- Born: 20 July 1942 Chanceaux, France
- Died: 15 August 2021 (aged 79) Bali, Indonesia
- Occupation: Sinologist

= Claude Hudelot =

French sinologist (1942–2021)

Claude Hudelot (20 July 1942 – 15 August 2021) was a French sinologist, historian, radio show producer, and director of documentaries. He directed multiple cultural establishments within France and was a cultural attaché in China for eight years.

==Biography==
Claude was born on 20 July 1942 in Chanceaux to Roger and Suzanne Hudelot, both of whom were teachers. He lived in Burgundy from 1942 to 1951, French Algeria from 1951 to 1956, and the French Riviera from 1956 to 1961. He spent his secondary studies in Bombay in 1961 and 1962. Upon his return to France, he earned a degree in English and visited China for the first time. He took courses in Chinese at the Institut national des langues et civilisations orientales, earning his degree in 1967 and obtaining a master's degree in contemporary Chinese history in 1969.

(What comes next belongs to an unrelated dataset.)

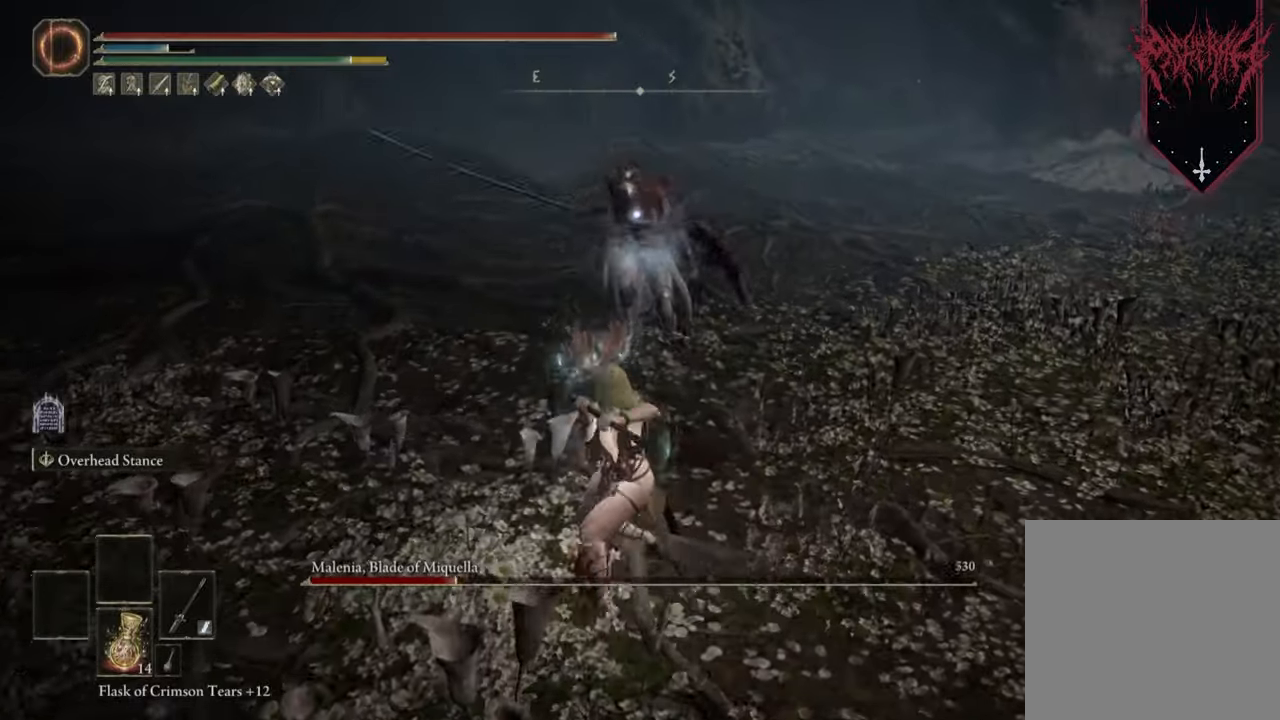
{"buttons": [], "left_stick": "down", "right_stick": "center", "events": [[300, "left_stick", "down"], [333, "B", "down"], [500, "B", "up"]]}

In 1975, Hudelot became a producer for France Culture. He produced numerous radio shows, such as "Après-midi de France Culture", "Nuits magnétiques", "L’heure du laitier", and "Poètes : vos papiers". In 1981, he participated in "Trottoirs de Buenos-Aires" and produced "Désirs des arts" from 1982 to 1983, which was also broadcast on Antenne 2.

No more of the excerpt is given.